With the passing of $26 billion in funding for Israel in the US Senate yesterday, Democrats risk losing elections in November. Some voters, particularly in swing states, will not vote for elected officials/candidates who provide support the unfolding genocide in Gaza and the ongoing occupation.
I, personally, am not a one issue voter. In fact, I think one-issue voters (of any party) are often intellectually lazy and sophomoric. It is rarely an effective tactic (although anti-choice and pro gun pollution groups would argue to the contrary).
I can assure you that there are MANY (possibly a few million?) Democratic Palestinians, Muslims, Arabs, Jews, Native Americans, Protestants, Catholics, Youth, and others who will NOT vote for President Biden/Vice President Harris nor other elected officials who support Netanyahu’s ethnic cleansing in Gaza and his destruction of a 2-state solution.
Would Trump or Kennedy be worse for Palestinians? Yes! Will this reality persuade these voters? No, unfortunately. Certainly not enough of them to assure success in Pennsylvania, Georgia, Florida, Wisconsin, Michigan, Arizona, Minnesota, and North Carolina. We will see variations of two phenomena: pro-Palestinian citizens who vote for Stein and West and those that don’t vote at all. These voters see US policy as one-sided in support of Israel and complicit in unfolding genocide. They will not support candidates who pretend to be supportive of Palestinians with calls for a two-state solution and humanitarian funding. When Palestinians have lost scores of their family members killed by US weapons wielded by Israel, they are NOT going to vote for candidates with blood on their hands. And for those who are deeply scarred by Jim Crow apartheid and US support for Apartheid in S. Africa, there will be limited votes for Democrats.
If you think these voters are unlikely to balk at voting for Democrats, let me draw your attention to a little history. In 2000, Gore lost a significant number of Arab, Palestinian and Muslim voters in Florida (and elsewhere) because he ran to the right of Bush on support for Israel. (Ironically, he had no need to aggressively court the “Zionist swing” vote because Lieberman was his VP). But we do know that Gore “lost” the election in Florida (according to the Supreme Court anyway), and the number of votes by these communities for Bush and Nadar was enormously consequential. Some of these voters may have learned their lesson and will vote for Democrats. But many of the younger generation voters will not.

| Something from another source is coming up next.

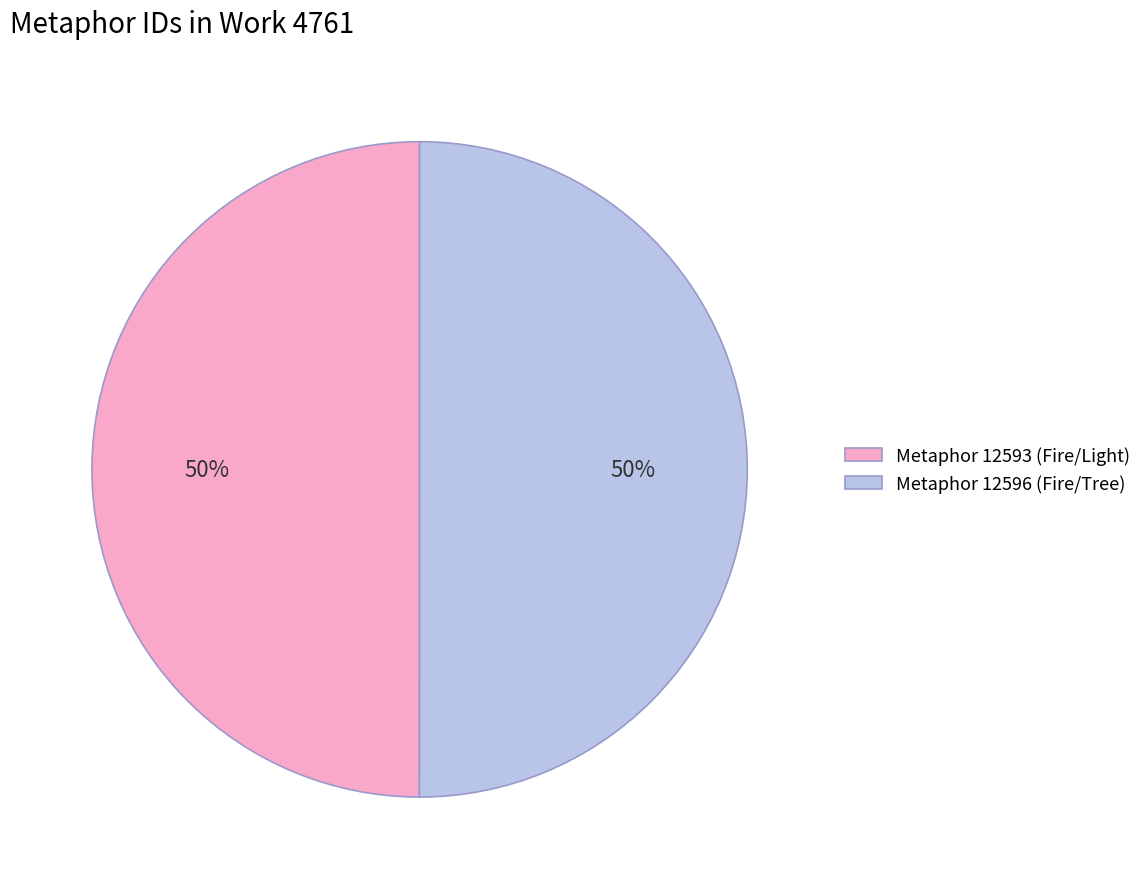

To the nearest percent, what is the combined percentage of Metaphor 12593 (Fire/Light) and Metaphor 12596 (Fire/Tree)?

100%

Persuasive arguments may helpful in obtaining some support from these large voting groups. However only a change in US policies (along the lines of Sen. Sanders, and Cong. Cori Bush) which treats Palestinians and Israelis equally will attract their votes. (For starters, recognizing Palestine as a state, suspending US aid to Israel, treating Hamas and Likud as equivalent terrorist governing entities, restoring UNWRA funding, equating hostages and political prisoners, and withdrawing Trump’s recognition of Israel’s annexation of East Jerusalem and the Golan.) Our current unbalanced policy is courting defeat in a close election for Congress and the Presidency with catastrophic consequences for the planet.